Blake und Mouton: Verhaltensgitter
Das Blake-und-Mouton-Gitter beschreibt Verhaltensstile entlang zweier Achsen, etwa Eigeninteresse und Interesse an anderen. Typische Koordinaten und Stile sind:
- 1,1 – Vermeidung: passive Unterhändler.
- 9,1 – Durchsetzung / Herrschaft: harte, auf Durchsetzung ausgerichtete Verhandlungen.

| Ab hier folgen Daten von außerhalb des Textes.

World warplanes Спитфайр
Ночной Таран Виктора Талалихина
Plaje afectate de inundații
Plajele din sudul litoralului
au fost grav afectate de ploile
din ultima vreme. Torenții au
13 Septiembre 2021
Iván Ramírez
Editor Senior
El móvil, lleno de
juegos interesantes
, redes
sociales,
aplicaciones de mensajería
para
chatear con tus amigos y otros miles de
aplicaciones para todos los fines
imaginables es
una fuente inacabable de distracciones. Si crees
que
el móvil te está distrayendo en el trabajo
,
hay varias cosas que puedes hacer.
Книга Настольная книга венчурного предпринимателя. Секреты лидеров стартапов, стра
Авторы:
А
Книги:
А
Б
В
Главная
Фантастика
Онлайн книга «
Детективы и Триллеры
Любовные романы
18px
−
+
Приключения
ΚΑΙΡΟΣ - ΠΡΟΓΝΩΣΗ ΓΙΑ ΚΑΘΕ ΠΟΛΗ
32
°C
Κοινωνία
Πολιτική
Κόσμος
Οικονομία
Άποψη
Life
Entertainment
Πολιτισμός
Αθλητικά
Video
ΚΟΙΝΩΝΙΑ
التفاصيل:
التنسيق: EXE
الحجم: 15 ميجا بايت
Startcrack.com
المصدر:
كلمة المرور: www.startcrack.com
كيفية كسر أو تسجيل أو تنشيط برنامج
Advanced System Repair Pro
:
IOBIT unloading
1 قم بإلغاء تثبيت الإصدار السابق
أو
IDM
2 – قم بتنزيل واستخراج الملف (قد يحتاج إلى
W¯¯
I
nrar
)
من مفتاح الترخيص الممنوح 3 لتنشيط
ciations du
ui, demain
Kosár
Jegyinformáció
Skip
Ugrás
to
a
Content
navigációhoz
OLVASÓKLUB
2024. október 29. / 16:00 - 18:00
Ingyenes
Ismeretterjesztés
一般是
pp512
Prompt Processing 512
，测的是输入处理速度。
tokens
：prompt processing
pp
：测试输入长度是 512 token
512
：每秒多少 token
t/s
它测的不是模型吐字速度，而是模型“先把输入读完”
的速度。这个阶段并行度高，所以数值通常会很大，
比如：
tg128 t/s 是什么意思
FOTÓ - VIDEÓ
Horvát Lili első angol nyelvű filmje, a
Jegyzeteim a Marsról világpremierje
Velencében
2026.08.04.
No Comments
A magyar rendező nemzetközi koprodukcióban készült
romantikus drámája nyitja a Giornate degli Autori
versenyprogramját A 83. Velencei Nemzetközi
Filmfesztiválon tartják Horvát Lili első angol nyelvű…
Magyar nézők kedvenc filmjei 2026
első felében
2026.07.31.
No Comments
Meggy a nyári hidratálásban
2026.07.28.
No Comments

- 1,9 – Zugeständnis / Landclub: sehr weiche, beziehungsorientierte Verhandlungen.
- 5,5 – Ausgewogenheit: mittlerer Grad an Engagement, Kompromissorientierung.
- 9,9 – Integration / Teamarbeit: kooperative Verhandlungen mit hohem Engagement für beiderseitige Ergebnisse.
Haltepunkte, erste Angebote und Verhandlungszone
In Verhandlungen haben Parteien jeweils eine „Untergrenze“ oder einen Haltepunkt. Ihr erstes Angebot und die anschließenden Bewegungen liegen zwischen den Haltepunkten beider Parteien. Der Verhandlungsbereich (Bargaining Zone) ist der Bereich zwischen den Haltepunkten beider Seiten. Ein schmales Feld führt häufig zu langen und harten Verhandlungen; ein breites Feld zu kurzen und weicheren Verhandlungen.
Phasen der Verhandlung
- Vorbereitung: Festlegung der Interessen, der Machtbasis und der Untergrenze; nicht improvisieren. (Liebe + Liebe = +, nicht zu improvisieren)
- Diskussion und Austausch: Das ursprüngliche Angebot wird vorgebracht; Verhandlungen beginnen, Zugeständnisse werden gemacht und Argumentationsstrategien (z. B. Verkauf des eigenen Ansatzes) kommen zum Einsatz.
- Abschluss (Zustimmung oder Nichtabschluss): Beide Parteien streben eine Einigung an. Es gibt verschiedene Verhaltensweisen: z. B. Verunsicherungstaktiken, um den Gegner zum Rückzug zu bewegen; dabei ist zu vermeiden, den Gegner unnötig in Unsicherheit zu versetzen.
Grundsätze des Umgangs in Verhandlungen
Wichtige Grundsätze und Techniken für erfolgreiche Verhandlungen:
- Neue Optionen entwickeln: Finden Sie Positionen, die die Interessen beider Parteien erfüllen, auch wenn beide Seiten dadurch einen geringeren Grad der Erfüllung erreichen.
- Nicht nur um Positionen feilschen: Vermeiden Sie reines Positionshändeln („Schnäppchen“), konzentrieren Sie sich stattdessen auf zugrunde liegende Interessen.
- Person und Problem trennen: Trennen Sie die zwischenmenschliche Ebene von der Sachebene, um Eskalation zu vermeiden.
- Objektive Kriterien nutzen: Verwenden Sie klare, objektive Entscheidungsmaßstäbe, um Fairness und Nachvollziehbarkeit zu erhöhen.
- Kreative Lösungen suchen: Versuchen Sie, Wege zu entwickeln, die für beide Parteien vorteilhaft sind.
Hinweis: Diese Zusammenfassung fasst zentrale Modelle, Phasen und Prinzipien zusammen, die in Verhandlungssituationen häufig angewendet werden. Sie ist sowohl für praktische Verhandlungen als auch für die theoretische Analyse nützlich.